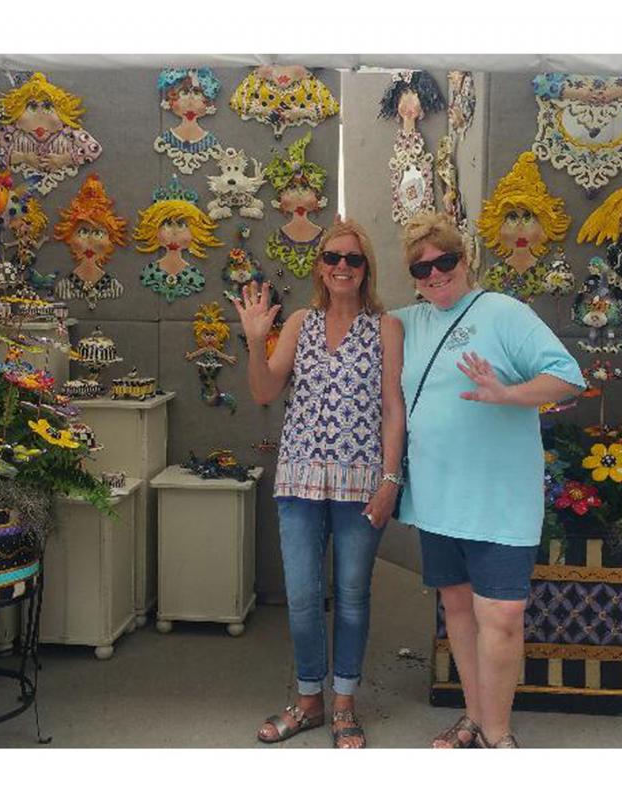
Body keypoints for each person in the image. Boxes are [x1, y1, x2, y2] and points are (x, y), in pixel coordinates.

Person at [392, 212, 584, 748]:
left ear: (466, 259)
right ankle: (474, 718)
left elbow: (568, 377)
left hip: (499, 500)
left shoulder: (504, 313)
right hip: (437, 497)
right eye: (421, 269)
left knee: (500, 615)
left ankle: (498, 735)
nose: (435, 274)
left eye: (445, 261)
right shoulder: (408, 322)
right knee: (457, 608)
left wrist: (508, 394)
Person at [233, 217, 405, 749]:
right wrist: (255, 343)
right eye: (332, 258)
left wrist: (390, 479)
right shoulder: (300, 322)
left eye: (353, 259)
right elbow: (264, 391)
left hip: (361, 483)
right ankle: (309, 700)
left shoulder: (386, 328)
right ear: (320, 267)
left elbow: (392, 409)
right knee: (304, 596)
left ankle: (345, 703)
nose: (342, 267)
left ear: (366, 268)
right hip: (299, 480)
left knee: (352, 595)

+===+

Task:
Once the images are set aside, retype all of the material above exactly.

The answer:
Body keypoints for each person in the image. Boxes are [x1, y1, x2, y2] and points are (x, y), in pixel coordinates.

Person at [392, 212, 584, 748]:
left ear: (466, 259)
right ankle: (474, 718)
left elbow: (568, 377)
left hip: (499, 500)
left shoulder: (504, 313)
right hip: (437, 497)
right eye: (421, 269)
left knee: (500, 615)
left ankle: (498, 735)
nose: (435, 274)
left eye: (445, 261)
right shoulder: (408, 322)
right knee: (457, 608)
left wrist: (508, 394)
Person at [233, 217, 405, 749]:
right wrist: (255, 343)
right eye: (332, 258)
left wrist: (390, 479)
right shoulder: (300, 322)
left eye: (353, 259)
right elbow: (264, 391)
left hip: (361, 483)
right ankle: (309, 700)
left shoulder: (386, 328)
right ear: (320, 267)
left elbow: (392, 409)
right knee: (304, 596)
left ankle: (345, 703)
nose: (342, 267)
left ear: (366, 268)
right hip: (299, 480)
left knee: (352, 595)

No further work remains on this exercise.